____ SOURCE EXTRACT
More selected projects

Squared

A short geometrical projection mapping project.

produced by: James Lawton

 

Introduction

My original inspiration for this was a previous project. In the advice given to us for our original attempt at coding something for projection mapping we were told to be sure to highlight the underlying geometry because this produced the most interesting examples of projection mapping. Following this, I based my first attempt of an even earlier project that simply replicated a work of art and animated it. This was turned into an abstract animation which, when projected onto a 3d surface gave a wonderful geometrical quality to the work.

Concept and background research

I mostly wanted to work with a simple element while also doing some cool stuff with it, like playing with the viewer's eyes by faking dimensionality that isn't there on a flat surface. Since I started with a work that moved basic rectangles, I went down a route of just using rectangles. Basically I worked with ofDrawRectangle() in all of my scenes. I worked with this throughout in a number of different forms to try to achieve a number of different effects. I was aware of a digital artist, Caleb Ogg, who often achieved quite simple but lovely abstract images with fairly basic shapes. While his work is a bit more advanced and animated, some of his images flitted through my head and allowed me to sketch out some more scenes based on a single, simple shape.
________
____ RECORDS SHOWN
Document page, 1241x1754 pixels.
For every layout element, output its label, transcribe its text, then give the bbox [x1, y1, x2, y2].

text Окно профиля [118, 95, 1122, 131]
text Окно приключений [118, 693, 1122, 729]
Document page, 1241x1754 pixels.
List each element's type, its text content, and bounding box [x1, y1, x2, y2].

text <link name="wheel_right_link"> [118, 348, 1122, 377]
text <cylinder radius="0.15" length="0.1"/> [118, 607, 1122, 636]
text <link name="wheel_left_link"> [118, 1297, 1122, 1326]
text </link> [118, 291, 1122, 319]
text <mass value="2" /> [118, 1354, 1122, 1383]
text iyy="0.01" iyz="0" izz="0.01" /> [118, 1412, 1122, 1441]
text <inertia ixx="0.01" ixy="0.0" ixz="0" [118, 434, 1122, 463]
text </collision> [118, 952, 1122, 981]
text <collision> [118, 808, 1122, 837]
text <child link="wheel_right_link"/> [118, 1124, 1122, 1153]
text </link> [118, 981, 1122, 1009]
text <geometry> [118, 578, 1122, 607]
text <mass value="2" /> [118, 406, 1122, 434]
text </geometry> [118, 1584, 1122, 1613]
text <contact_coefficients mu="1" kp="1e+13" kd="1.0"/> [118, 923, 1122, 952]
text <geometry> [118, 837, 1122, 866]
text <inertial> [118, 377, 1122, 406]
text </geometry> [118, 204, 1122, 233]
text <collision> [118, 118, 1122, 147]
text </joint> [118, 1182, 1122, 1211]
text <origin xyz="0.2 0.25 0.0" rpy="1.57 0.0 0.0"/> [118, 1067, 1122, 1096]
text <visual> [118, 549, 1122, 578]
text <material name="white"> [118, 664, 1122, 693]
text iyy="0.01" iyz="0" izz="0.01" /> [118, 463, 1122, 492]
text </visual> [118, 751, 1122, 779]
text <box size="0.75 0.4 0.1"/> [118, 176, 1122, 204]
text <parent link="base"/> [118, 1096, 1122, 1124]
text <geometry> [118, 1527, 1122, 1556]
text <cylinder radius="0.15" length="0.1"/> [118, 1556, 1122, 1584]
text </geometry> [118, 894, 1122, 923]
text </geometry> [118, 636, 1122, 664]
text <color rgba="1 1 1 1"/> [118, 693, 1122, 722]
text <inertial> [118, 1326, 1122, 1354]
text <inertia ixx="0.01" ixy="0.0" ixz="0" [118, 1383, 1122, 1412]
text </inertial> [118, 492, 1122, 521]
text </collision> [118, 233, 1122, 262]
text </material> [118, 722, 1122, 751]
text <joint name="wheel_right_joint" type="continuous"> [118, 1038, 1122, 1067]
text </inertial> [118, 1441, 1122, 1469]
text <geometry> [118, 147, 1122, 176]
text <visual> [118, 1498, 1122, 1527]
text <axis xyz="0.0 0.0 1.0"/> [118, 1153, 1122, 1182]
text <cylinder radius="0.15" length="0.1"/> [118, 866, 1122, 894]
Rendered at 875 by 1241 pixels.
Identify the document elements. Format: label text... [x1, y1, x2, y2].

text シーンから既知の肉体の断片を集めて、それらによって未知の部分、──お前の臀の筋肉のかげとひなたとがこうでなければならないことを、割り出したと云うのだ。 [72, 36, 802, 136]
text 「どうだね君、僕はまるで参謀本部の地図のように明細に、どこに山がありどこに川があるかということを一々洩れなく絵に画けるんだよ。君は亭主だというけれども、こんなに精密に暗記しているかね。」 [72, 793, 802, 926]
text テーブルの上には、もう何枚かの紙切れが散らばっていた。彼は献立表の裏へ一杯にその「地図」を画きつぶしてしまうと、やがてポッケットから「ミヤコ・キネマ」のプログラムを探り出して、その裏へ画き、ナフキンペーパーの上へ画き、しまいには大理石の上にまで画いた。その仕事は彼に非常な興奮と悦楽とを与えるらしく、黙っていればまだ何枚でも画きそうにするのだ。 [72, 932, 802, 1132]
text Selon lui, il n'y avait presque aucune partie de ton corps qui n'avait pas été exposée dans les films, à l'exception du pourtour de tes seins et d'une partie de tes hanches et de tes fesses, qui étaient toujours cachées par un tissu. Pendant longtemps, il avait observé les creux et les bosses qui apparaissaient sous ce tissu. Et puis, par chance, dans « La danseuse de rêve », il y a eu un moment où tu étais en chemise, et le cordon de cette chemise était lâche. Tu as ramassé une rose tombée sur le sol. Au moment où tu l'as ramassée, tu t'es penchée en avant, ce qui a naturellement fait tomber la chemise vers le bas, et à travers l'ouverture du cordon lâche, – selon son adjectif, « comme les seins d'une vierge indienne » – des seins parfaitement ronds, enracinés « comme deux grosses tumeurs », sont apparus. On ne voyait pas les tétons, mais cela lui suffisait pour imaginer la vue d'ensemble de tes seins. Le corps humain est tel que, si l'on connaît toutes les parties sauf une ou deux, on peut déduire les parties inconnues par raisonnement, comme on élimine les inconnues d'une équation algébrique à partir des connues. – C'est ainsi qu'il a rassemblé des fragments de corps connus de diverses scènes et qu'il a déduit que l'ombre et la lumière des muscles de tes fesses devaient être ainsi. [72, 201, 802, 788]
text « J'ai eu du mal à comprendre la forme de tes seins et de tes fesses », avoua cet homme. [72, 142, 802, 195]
________
EXPLORE THE MATERIAL ->
1. Summarize the Squared project page in two sentences.
2. Extract the stretch of the Squared project page from "My original inspiration" through "to the work.", word for word.

ANSWERS BELOW ->
1. Squared, produced by James Lawton, is a short geometrical projection mapping project that grew from advice to highlight underlying geometry and from an earlier abstract animation of moving rectangles that took on a geometrical quality when projected onto a 3d surface. Lawton built all of its scenes with ofDrawRectangle(), aiming to fake dimensionality on a flat surface, and images by digital artist Caleb Ogg helped him sketch out more scenes based on a single, simple shape.

2.
My original inspiration for this was a previous project. In the advice given to us for our original attempt at coding something for projection mapping we were told to be sure to highlight the underlying geometry because this produced the most interesting examples of projection mapping. Following this, I based my first attempt of an even earlier project that simply replicated a work of art and animated it. This was turned into an abstract animation which, when projected onto a 3d surface gave a wonderful geometrical quality to the work.